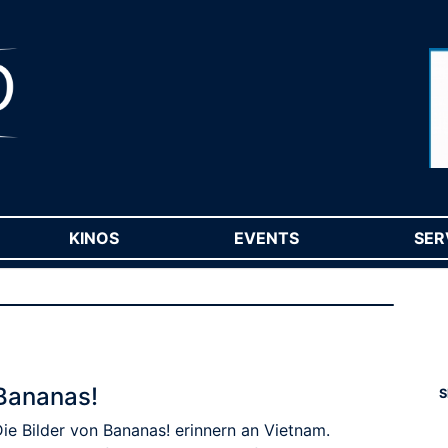
RENT)
KINOS
(CURRENT)
EVENTS
(CURRENT)
SER
Bananas!
S
Die Bilder von Bananas! erinnern an Vietnam.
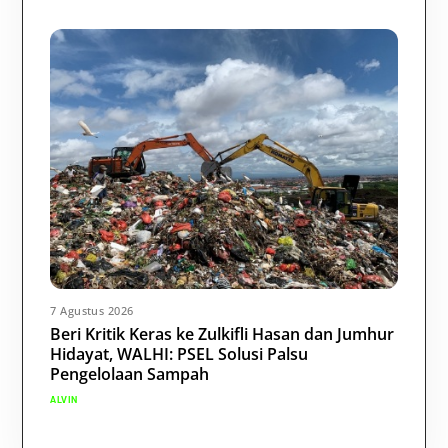
7 Agustus 2026
Beri Kritik Keras ke Zulkifli Hasan dan Jumhur
Hidayat, WALHI: PSEL Solusi Palsu
Pengelolaan Sampah
ALVIN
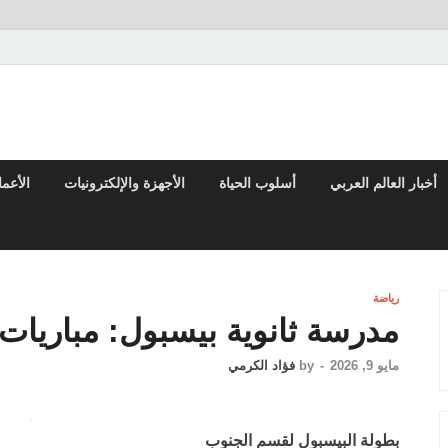
تقارير السياسية والاقتصادية
أخبار العالم العربي
أسلوب الحياة
الأجهزة والإلكترونيات
الأعم
رياضة
مدرسة ثانوية بيسبول: مباريات
مايو 9, 2026
-
by
فؤاد الكرمي
بطولة البيسبول لقسم الجنوب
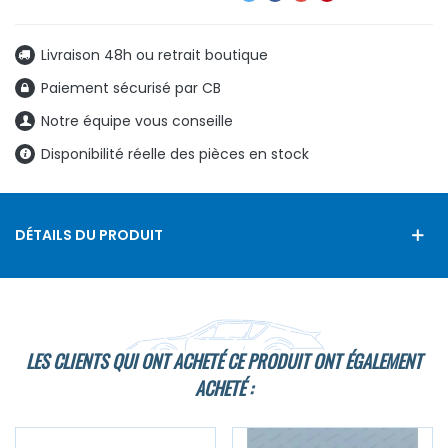
Livraison 48h ou retrait boutique
Paiement sécurisé par CB
Notre équipe vous conseille
Disponibilité réelle des pièces en stock
DÉTAILS DU PRODUIT
LES CLIENTS QUI ONT ACHETÉ CE PRODUIT ONT ÉGALEMENT
ACHETÉ :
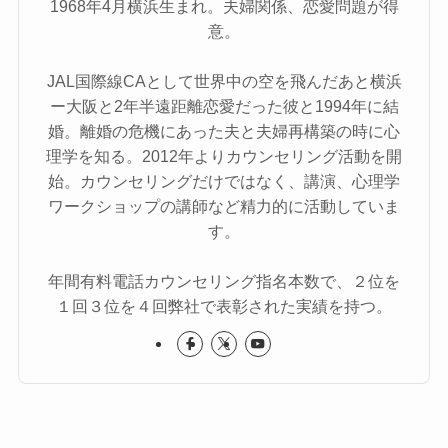
1968年4月横浜生まれ。夫婦関係、恋愛問題が得
意。
JAL国際線CAとして世界中の空を飛んだあと横浜
ー大阪と2年半遠距離恋愛だった彼と1994年に結
婚。離婚の危機にあった夫と夫婦再構築の時に心
理学を知る。2012年よりカウンセリング活動を開
始。カウンセリングだけではなく、講演、心理学
ワークショップの講師など精力的に活動していま
す。
年間有料電話カウンセリング指名本数で、２位を
１回３位を４回弊社で表彰された実績を持つ。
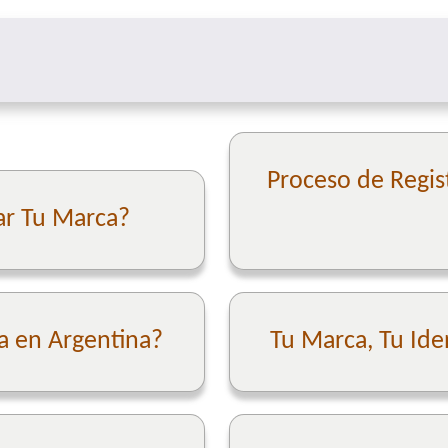
Proceso de Regis
ar Tu Marca?
a en Argentina?
Tu Marca, Tu Ide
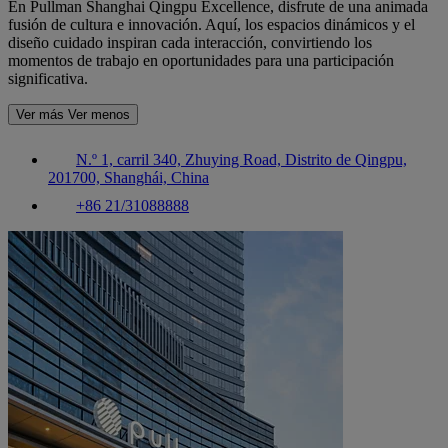
En Pullman Shanghai Qingpu Excellence, disfrute de una animada
fusión de cultura e innovación. Aquí, los espacios dinámicos y el
diseño cuidado inspiran cada interacción, convirtiendo los
momentos de trabajo en oportunidades para una participación
significativa.
Ver más
Ver menos
N.º 1, carril 340, Zhuying Road, Distrito de Qingpu,
201700, Shanghái, China
+86 21/31088888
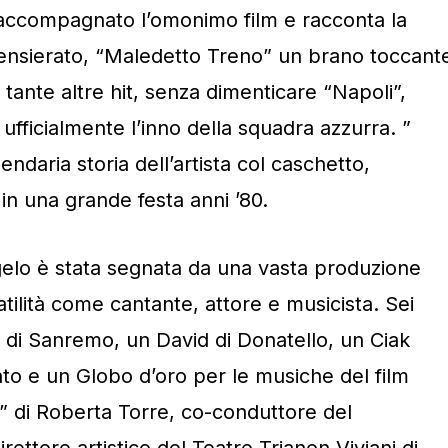
accompagnato l’omonimo film e racconta la
ensierato, “Maledetto Treno” un brano toccant
ante altre hit, senza dimenticare “Napoli”,
fficialmente l’inno della squadra azzurra. ”
endaria storia dell’artista col caschetto,
 in una grande festa anni ’80.
gelo è stata segnata da una vasta produzione
satilità come cantante, attore e musicista. Sei
al di Sanremo, un David di Donatello, un Ciak
to e un Globo d’oro per le musiche del film
” di Roberta Torre, co-conduttore del
rettore artistico del Teatro Trianon Viviani di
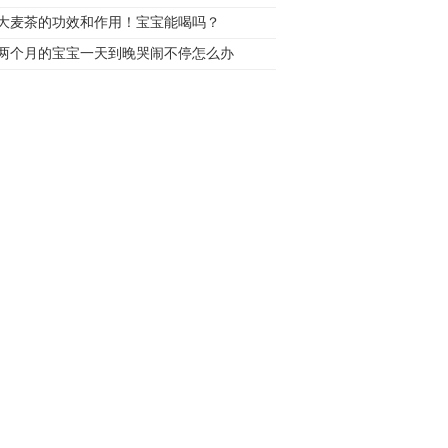
大麦茶的功效和作用！宝宝能喝吗？
两个月的宝宝一天到晚哭闹不停怎么办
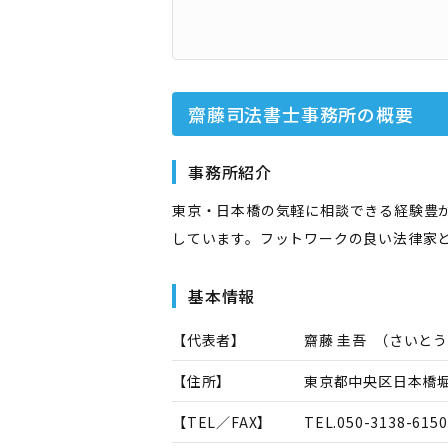
齋藤司法書士事務所
の概要
事務所紹介
東京・日本橋の気軽に相談できる経験豊
しています。フットワークの良い法律家
基本情報
【代表者】
齋藤 圭吾
（
さいとう
【住所】
東京都中央区日本橋堀留
【TEL／FAX】
TEL.
050-3138-6150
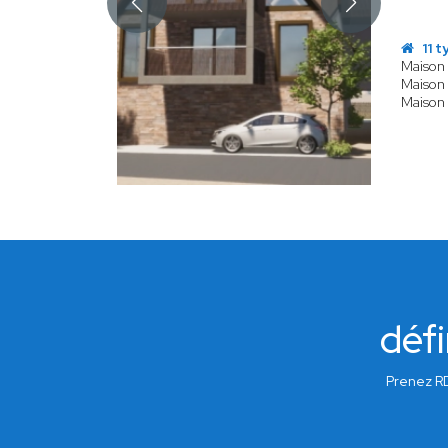
11 t
Maison 
Maison 
Maison
défi
Prenez RD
--------------------
EXERCISE AIM ▸ Copy out all the entries exactly. Images stay out of the copy.

SOLUTION TO THIS PROBLEM ▸
RENT)
KINOS
(CURRENT)
EVENTS
(CURRENT)
SER
Bananas!
S
Die Bilder von Bananas! erinnern an Vietnam.
7 Agustus 2026
Beri Kritik Keras ke Zulkifli Hasan dan Jumhur
Hidayat, WALHI: PSEL Solusi Palsu
Pengelolaan Sampah
ALVIN
تقارير السياسية والاقتصادية
أخبار العالم العربي
أسلوب الحياة
الأجهزة والإلكترونيات
الأعم
رياضة
مدرسة ثانوية بيسبول: مباريات
مايو 9, 2026
-
by
فؤاد الكرمي
بطولة البيسبول لقسم الجنوب
Livraison 48h ou retrait boutique
Paiement sécurisé par CB
Notre équipe vous conseille
Disponibilité réelle des pièces en stock
DÉTAILS DU PRODUIT
LES CLIENTS QUI ONT ACHETÉ CE PRODUIT ONT ÉGALEMENT
ACHETÉ :
1968年4月横浜生まれ。夫婦関係、恋愛問題が得
意。
JAL国際線CAとして世界中の空を飛んだあと横浜
ー大阪と2年半遠距離恋愛だった彼と1994年に結
婚。離婚の危機にあった夫と夫婦再構築の時に心
理学を知る。2012年よりカウンセリング活動を開
始。カウンセリングだけではなく、講演、心理学
ワークショップの講師など精力的に活動していま
す。
年間有料電話カウンセリング指名本数で、２位を
１回３位を４回弊社で表彰された実績を持つ。
Proceso de Regis
ar Tu Marca?
a en Argentina?
Tu Marca, Tu Ide
En Pullman Shanghai Qingpu Excellence, disfrute de una animada
fusión de cultura e innovación. Aquí, los espacios dinámicos y el
diseño cuidado inspiran cada interacción, convirtiendo los
momentos de trabajo en oportunidades para una participación
significativa.
Ver más
Ver menos
N.º 1, carril 340, Zhuying Road, Distrito de Qingpu,
201700, Shanghái, China
+86 21/31088888
accompagnato l’omonimo film e racconta la
ensierato, “Maledetto Treno” un brano toccant
ante altre hit, senza dimenticare “Napoli”,
fficialmente l’inno della squadra azzurra. ”
endaria storia dell’artista col caschetto,
 in una grande festa anni ’80.
gelo è stata segnata da una vasta produzione
satilità come cantante, attore e musicista. Sei
al di Sanremo, un David di Donatello, un Ciak
to e un Globo d’oro per le musiche del film
” di Roberta Torre, co-conduttore del
rettore artistico del Teatro Trianon Viviani di
大麦茶的功效和作用！宝宝能喝吗？
两个月的宝宝一天到晚哭闹不停怎么办
齋藤司法書士事務所
の概要
事務所紹介
東京・日本橋の気軽に相談できる経験豊
しています。フットワークの良い法律家
基本情報
【代表者】
齋藤 圭吾
（
さいとう
【住所】
東京都中央区日本橋堀留
【TEL／FAX】
TEL.
050-3138-6150
11 t
Maison 
Maison 
Maison
défi
Prenez RD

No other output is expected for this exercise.